# [Dataset records]
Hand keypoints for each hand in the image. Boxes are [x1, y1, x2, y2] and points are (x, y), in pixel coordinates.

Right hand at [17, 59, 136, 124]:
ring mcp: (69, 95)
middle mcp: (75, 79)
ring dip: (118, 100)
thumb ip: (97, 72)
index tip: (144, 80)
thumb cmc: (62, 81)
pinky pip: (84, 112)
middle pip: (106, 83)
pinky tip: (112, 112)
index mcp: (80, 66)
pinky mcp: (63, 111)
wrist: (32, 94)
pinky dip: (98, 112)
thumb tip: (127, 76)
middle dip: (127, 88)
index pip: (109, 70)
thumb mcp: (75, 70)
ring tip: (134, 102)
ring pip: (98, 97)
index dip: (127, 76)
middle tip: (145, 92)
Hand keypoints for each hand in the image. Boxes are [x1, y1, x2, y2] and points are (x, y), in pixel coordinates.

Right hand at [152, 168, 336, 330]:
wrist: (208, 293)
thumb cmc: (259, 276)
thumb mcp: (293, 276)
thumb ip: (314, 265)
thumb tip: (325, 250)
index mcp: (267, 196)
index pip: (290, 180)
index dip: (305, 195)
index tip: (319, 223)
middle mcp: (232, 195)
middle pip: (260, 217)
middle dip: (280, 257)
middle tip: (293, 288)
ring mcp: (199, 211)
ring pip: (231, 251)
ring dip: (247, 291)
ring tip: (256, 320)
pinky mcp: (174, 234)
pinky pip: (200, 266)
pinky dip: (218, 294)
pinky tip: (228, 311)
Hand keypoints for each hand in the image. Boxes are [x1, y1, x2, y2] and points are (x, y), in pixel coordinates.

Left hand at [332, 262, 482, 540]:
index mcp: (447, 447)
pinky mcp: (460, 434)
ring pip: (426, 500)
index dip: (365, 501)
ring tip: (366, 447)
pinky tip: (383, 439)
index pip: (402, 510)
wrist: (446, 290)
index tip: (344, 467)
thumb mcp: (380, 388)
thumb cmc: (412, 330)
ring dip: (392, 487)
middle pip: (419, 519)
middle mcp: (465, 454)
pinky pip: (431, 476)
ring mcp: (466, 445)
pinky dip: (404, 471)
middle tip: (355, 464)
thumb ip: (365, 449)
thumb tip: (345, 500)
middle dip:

# [Task to carry out]
Your answer must consist of every line above, transcribed verbatim.

# [Finished task]
Hand keypoints for each hand in the image. Boxes are [x1, y1, x2, y2] and points are (x, y), in pixel coordinates.

Right hand at [17, 59, 136, 124]:
ring mcp: (69, 95)
middle mcp: (75, 79)
ring dip: (118, 100)
thumb ip: (97, 72)
index tip: (144, 80)
thumb cmc: (62, 81)
pinky pip: (84, 112)
middle pip: (106, 83)
pinky tip: (112, 112)
index mcp: (80, 66)
pinky mcp: (63, 111)
wrist: (32, 94)
pinky dip: (98, 112)
thumb tip: (127, 76)
middle dip: (127, 88)
index pip: (109, 70)
thumb mcp: (75, 70)
ring tip: (134, 102)
ring pip: (98, 97)
index dip: (127, 76)
middle tip: (145, 92)
Hand keypoints for each hand in the image. Boxes are [x1, y1, x2, y2] and points are (x, y), in pixel coordinates.

Right hand at [152, 168, 336, 330]:
wrist: (208, 293)
thumb cmc: (259, 276)
thumb mcp: (293, 276)
thumb ip: (314, 265)
thumb tip: (325, 250)
index mcp: (267, 196)
index pip: (290, 180)
index dip: (305, 195)
index tip: (319, 223)
middle mcp: (232, 195)
middle pip: (260, 217)
middle dip: (280, 257)
middle tip: (293, 288)
ring mcp: (199, 211)
ring pip: (231, 251)
ring dip: (247, 291)
ring tip: (256, 320)
pinky mcp: (174, 234)
pinky pip: (200, 266)
pinky dip: (218, 294)
pinky tip: (228, 311)
Hand keypoints for each hand in the image. Boxes are [x1, y1, x2, y2] and points are (x, y), in pixel coordinates.

Left hand at [332, 262, 482, 540]:
index mcp: (447, 447)
pinky mcp: (460, 434)
ring pip: (426, 500)
index dip: (365, 501)
ring tip: (366, 447)
pinky tip: (383, 439)
index pip: (402, 510)
wrist: (446, 290)
index tip: (344, 467)
thumb mcp: (380, 388)
thumb cmc: (412, 330)
ring dip: (392, 487)
middle pip: (419, 519)
middle mcp: (465, 454)
pinky pip: (431, 476)
ring mcp: (466, 445)
pinky dip: (404, 471)
middle tip: (355, 464)
thumb ip: (365, 449)
thumb tip: (345, 500)
middle dip:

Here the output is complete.